Problem details →
Pick out all lines of the entries that include the word "delete" and copy them.

Recorded data →
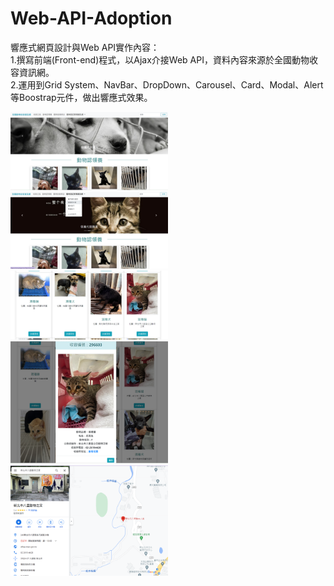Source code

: # Web-API-Adoption  
響應式網頁設計與Web API實作內容：  
1.撰寫前端(Front-end)程式，以Ajax介接Web API，資料內容來源於全國動物收容資訊網。  
2.運用到Grid System、NavBar、DropDown、Carousel、Card、Modal、Alert等Boostrap元件，做出響應式效果。  

<img src="./img/demo1.png" width="50%" />  
  
<img src="./img/demo2.png" width="50%" />  
  
<img src="./img/demo3.png" width="50%" />  
  
<img src="./img/demo4.png" width="50%" />  
  
<img src="./img/demo5.png" width="50%" />  
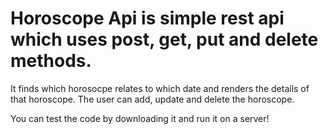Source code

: # Horoscope Api is simple rest api which uses post, get, put and delete methods. 
It finds which horosocpe relates to which date and renders the details of that horoscope. The user can add, update and delete the horoscope.

You can test the code by downloading it and run it on a server!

Response below →
: # Horoscope Api is simple rest api which uses post, get, put and delete methods. 
It finds which horosocpe relates to which date and renders the details of that horoscope. The user can add, update and delete the horoscope.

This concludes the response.